◆ Task to complete: Using the data below, copy each line that includes the word "things".

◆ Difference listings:
=== Begin Enclosure ===

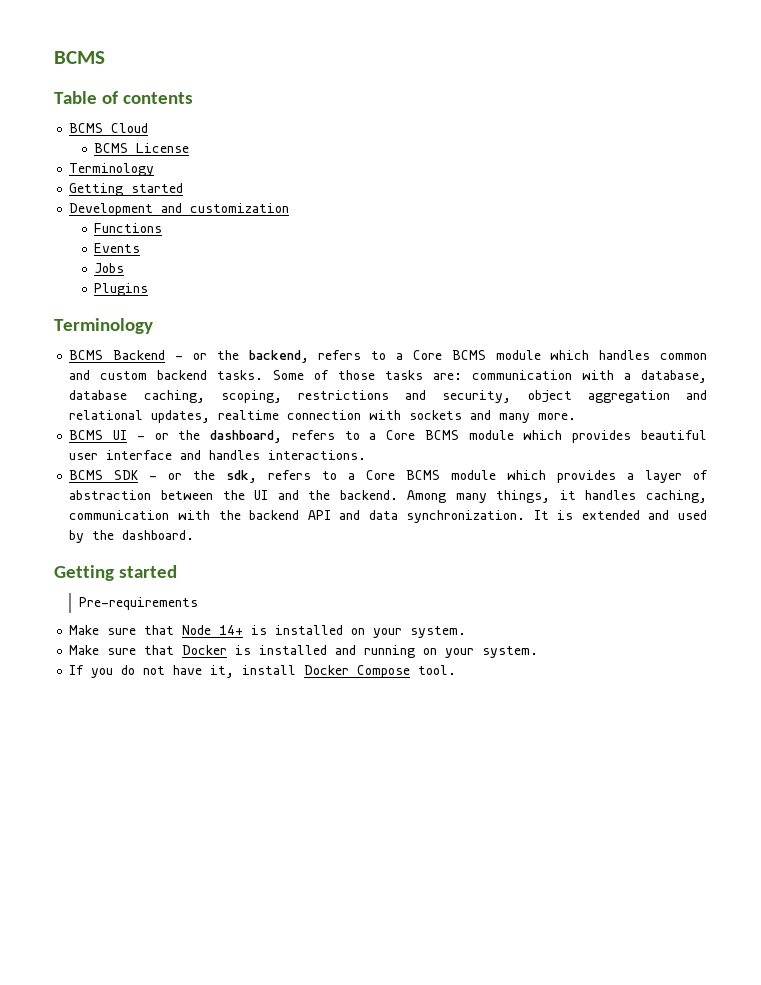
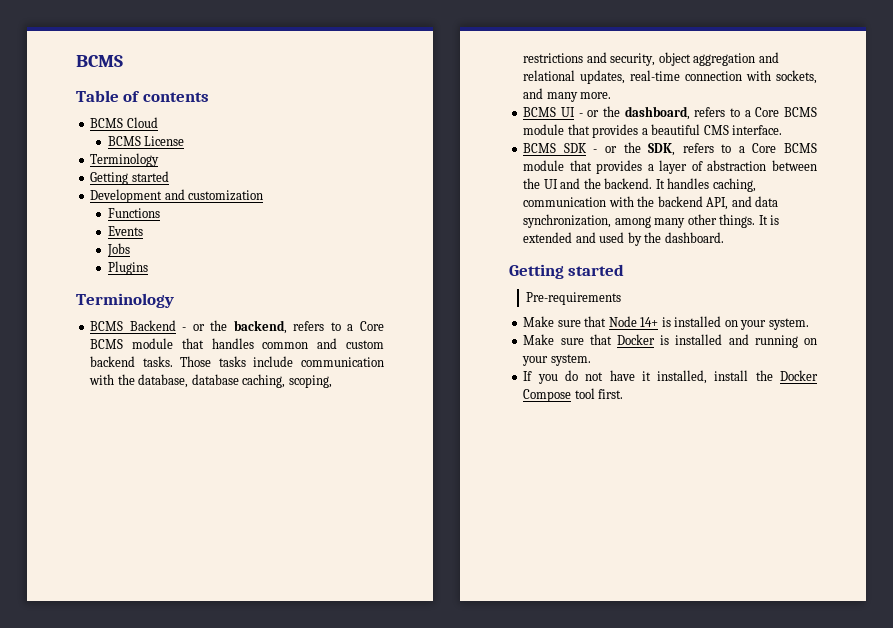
[550,350,590,360] which -> [181,338,204,349] that
[273,370,632,380] Some of those tasks are: communication with a -> [180,356,384,367] [89,374,135,385] Those tasks include communication with the
[218,410,280,420] realtime -> [630,70,681,81] real-time
[409,410,463,420] sockets -> [776,70,817,84] sockets,
[523,430,708,443] [69,450,367,460] which provides beautiful user interface and handles interactions. -> [567,124,783,138] that provides a beautiful CMS interface.
[226,470,547,483] sdk, refers to a Core BCMS module which -> [648,143,817,156] [523,160,592,171] SDK, refers to a Core BCMS module that
[407,490,576,503] Among many things, it -> [655,179,665,189] It
[307,510,331,520] API -> [706,197,729,210] API,
[406,510,526,523] synchronization. -> [523,214,756,228] synchronization, among many other things.
[210,665,457,678] it, install Docker Compose tool. -> [641,370,818,384] [523,388,624,402] it installed, install the Docker Compose tool first.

=== End Enclosure ===

◆ Exercise response:
[407,490,576,503] Among many things, it -> [655,179,665,189] It
[406,510,526,523] synchronization. -> [523,214,756,228] synchronization, among many other things.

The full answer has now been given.